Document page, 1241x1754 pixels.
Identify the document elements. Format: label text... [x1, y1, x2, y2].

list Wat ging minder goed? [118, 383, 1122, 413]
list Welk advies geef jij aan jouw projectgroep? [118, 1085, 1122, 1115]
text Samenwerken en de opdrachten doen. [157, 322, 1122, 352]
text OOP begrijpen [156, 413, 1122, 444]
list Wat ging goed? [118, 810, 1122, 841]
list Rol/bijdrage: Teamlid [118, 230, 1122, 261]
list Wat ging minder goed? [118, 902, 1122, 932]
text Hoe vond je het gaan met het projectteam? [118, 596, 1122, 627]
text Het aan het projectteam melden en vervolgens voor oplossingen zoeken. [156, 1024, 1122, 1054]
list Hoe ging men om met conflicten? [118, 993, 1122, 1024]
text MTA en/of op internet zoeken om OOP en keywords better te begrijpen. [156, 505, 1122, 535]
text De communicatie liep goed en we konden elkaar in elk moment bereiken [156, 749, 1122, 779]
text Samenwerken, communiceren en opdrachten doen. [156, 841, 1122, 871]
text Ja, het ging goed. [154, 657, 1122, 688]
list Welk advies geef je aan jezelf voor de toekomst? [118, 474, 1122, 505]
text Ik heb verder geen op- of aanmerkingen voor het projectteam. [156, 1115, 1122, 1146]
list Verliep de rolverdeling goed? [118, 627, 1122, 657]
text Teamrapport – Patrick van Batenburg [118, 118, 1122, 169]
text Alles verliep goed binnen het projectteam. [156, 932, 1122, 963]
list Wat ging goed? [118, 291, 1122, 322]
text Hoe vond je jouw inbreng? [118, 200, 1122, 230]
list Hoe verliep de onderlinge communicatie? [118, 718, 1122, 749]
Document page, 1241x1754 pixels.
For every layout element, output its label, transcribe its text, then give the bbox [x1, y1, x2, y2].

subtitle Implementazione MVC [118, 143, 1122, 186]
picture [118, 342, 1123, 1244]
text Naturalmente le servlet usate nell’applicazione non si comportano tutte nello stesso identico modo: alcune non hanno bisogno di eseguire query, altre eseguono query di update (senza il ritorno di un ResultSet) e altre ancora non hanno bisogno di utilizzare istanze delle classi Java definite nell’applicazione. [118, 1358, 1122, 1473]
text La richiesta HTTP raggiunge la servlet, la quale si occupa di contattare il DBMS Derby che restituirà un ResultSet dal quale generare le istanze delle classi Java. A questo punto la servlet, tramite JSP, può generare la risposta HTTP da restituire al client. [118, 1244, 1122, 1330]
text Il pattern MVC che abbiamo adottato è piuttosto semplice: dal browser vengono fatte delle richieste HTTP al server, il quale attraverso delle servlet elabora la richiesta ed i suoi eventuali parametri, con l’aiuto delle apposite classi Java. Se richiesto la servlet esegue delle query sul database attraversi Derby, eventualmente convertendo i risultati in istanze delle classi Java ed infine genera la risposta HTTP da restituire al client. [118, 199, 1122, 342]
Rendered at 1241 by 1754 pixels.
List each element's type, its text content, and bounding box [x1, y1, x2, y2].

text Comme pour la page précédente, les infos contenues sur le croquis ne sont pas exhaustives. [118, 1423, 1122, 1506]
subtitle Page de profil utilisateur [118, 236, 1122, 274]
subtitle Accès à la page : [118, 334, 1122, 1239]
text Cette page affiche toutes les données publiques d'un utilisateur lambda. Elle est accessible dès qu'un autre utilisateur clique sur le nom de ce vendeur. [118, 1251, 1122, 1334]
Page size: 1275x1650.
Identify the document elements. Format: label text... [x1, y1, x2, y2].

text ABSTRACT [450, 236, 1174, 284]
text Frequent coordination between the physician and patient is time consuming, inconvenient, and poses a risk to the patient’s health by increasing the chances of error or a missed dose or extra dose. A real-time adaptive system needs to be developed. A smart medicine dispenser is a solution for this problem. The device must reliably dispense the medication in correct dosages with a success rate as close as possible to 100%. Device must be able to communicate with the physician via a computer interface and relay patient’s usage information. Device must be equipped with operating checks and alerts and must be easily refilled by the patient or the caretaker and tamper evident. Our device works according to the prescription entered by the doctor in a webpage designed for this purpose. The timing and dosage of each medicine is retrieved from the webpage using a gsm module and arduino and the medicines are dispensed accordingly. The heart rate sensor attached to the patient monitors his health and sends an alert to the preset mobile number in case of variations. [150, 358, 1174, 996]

▸ **Problem statement**:
Copy out all of the rows above word for word, character for character.

▸ **Exercise solution**:
Document page, 1241x1754 pixels.
Identify the document elements. Format: label text... [x1, y1, x2, y2].

list Wat ging minder goed? [118, 383, 1122, 413]
list Welk advies geef jij aan jouw projectgroep? [118, 1085, 1122, 1115]
text Samenwerken en de opdrachten doen. [157, 322, 1122, 352]
text OOP begrijpen [156, 413, 1122, 444]
list Wat ging goed? [118, 810, 1122, 841]
list Rol/bijdrage: Teamlid [118, 230, 1122, 261]
list Wat ging minder goed? [118, 902, 1122, 932]
text Hoe vond je het gaan met het projectteam? [118, 596, 1122, 627]
text Het aan het projectteam melden en vervolgens voor oplossingen zoeken. [156, 1024, 1122, 1054]
list Hoe ging men om met conflicten? [118, 993, 1122, 1024]
text MTA en/of op internet zoeken om OOP en keywords better te begrijpen. [156, 505, 1122, 535]
text De communicatie liep goed en we konden elkaar in elk moment bereiken [156, 749, 1122, 779]
text Samenwerken, communiceren en opdrachten doen. [156, 841, 1122, 871]
text Ja, het ging goed. [154, 657, 1122, 688]
list Welk advies geef je aan jezelf voor de toekomst? [118, 474, 1122, 505]
text Ik heb verder geen op- of aanmerkingen voor het projectteam. [156, 1115, 1122, 1146]
list Verliep de rolverdeling goed? [118, 627, 1122, 657]
text Teamrapport – Patrick van Batenburg [118, 118, 1122, 169]
text Alles verliep goed binnen het projectteam. [156, 932, 1122, 963]
list Wat ging goed? [118, 291, 1122, 322]
text Hoe vond je jouw inbreng? [118, 200, 1122, 230]
list Hoe verliep de onderlinge communicatie? [118, 718, 1122, 749]
Document page, 1241x1754 pixels.
For every layout element, output its label, transcribe its text, then give the bbox [x1, y1, x2, y2].

subtitle Implementazione MVC [118, 143, 1122, 186]
picture [118, 342, 1123, 1244]
text Naturalmente le servlet usate nell’applicazione non si comportano tutte nello stesso identico modo: alcune non hanno bisogno di eseguire query, altre eseguono query di update (senza il ritorno di un ResultSet) e altre ancora non hanno bisogno di utilizzare istanze delle classi Java definite nell’applicazione. [118, 1358, 1122, 1473]
text La richiesta HTTP raggiunge la servlet, la quale si occupa di contattare il DBMS Derby che restituirà un ResultSet dal quale generare le istanze delle classi Java. A questo punto la servlet, tramite JSP, può generare la risposta HTTP da restituire al client. [118, 1244, 1122, 1330]
text Il pattern MVC che abbiamo adottato è piuttosto semplice: dal browser vengono fatte delle richieste HTTP al server, il quale attraverso delle servlet elabora la richiesta ed i suoi eventuali parametri, con l’aiuto delle apposite classi Java. Se richiesto la servlet esegue delle query sul database attraversi Derby, eventualmente convertendo i risultati in istanze delle classi Java ed infine genera la risposta HTTP da restituire al client. [118, 199, 1122, 342]
Rendered at 1241 by 1754 pixels.
List each element's type, its text content, and bounding box [x1, y1, x2, y2].

text Comme pour la page précédente, les infos contenues sur le croquis ne sont pas exhaustives. [118, 1423, 1122, 1506]
subtitle Page de profil utilisateur [118, 236, 1122, 274]
subtitle Accès à la page : [118, 334, 1122, 1239]
text Cette page affiche toutes les données publiques d'un utilisateur lambda. Elle est accessible dès qu'un autre utilisateur clique sur le nom de ce vendeur. [118, 1251, 1122, 1334]
Page size: 1275x1650.
Identify the document elements. Format: label text... [x1, y1, x2, y2].

text ABSTRACT [450, 236, 1174, 284]
text Frequent coordination between the physician and patient is time consuming, inconvenient, and poses a risk to the patient’s health by increasing the chances of error or a missed dose or extra dose. A real-time adaptive system needs to be developed. A smart medicine dispenser is a solution for this problem. The device must reliably dispense the medication in correct dosages with a success rate as close as possible to 100%. Device must be able to communicate with the physician via a computer interface and relay patient’s usage information. Device must be equipped with operating checks and alerts and must be easily refilled by the patient or the caretaker and tamper evident. Our device works according to the prescription entered by the doctor in a webpage designed for this purpose. The timing and dosage of each medicine is retrieved from the webpage using a gsm module and arduino and the medicines are dispensed accordingly. The heart rate sensor attached to the patient monitors his health and sends an alert to the preset mobile number in case of variations. [150, 358, 1174, 996]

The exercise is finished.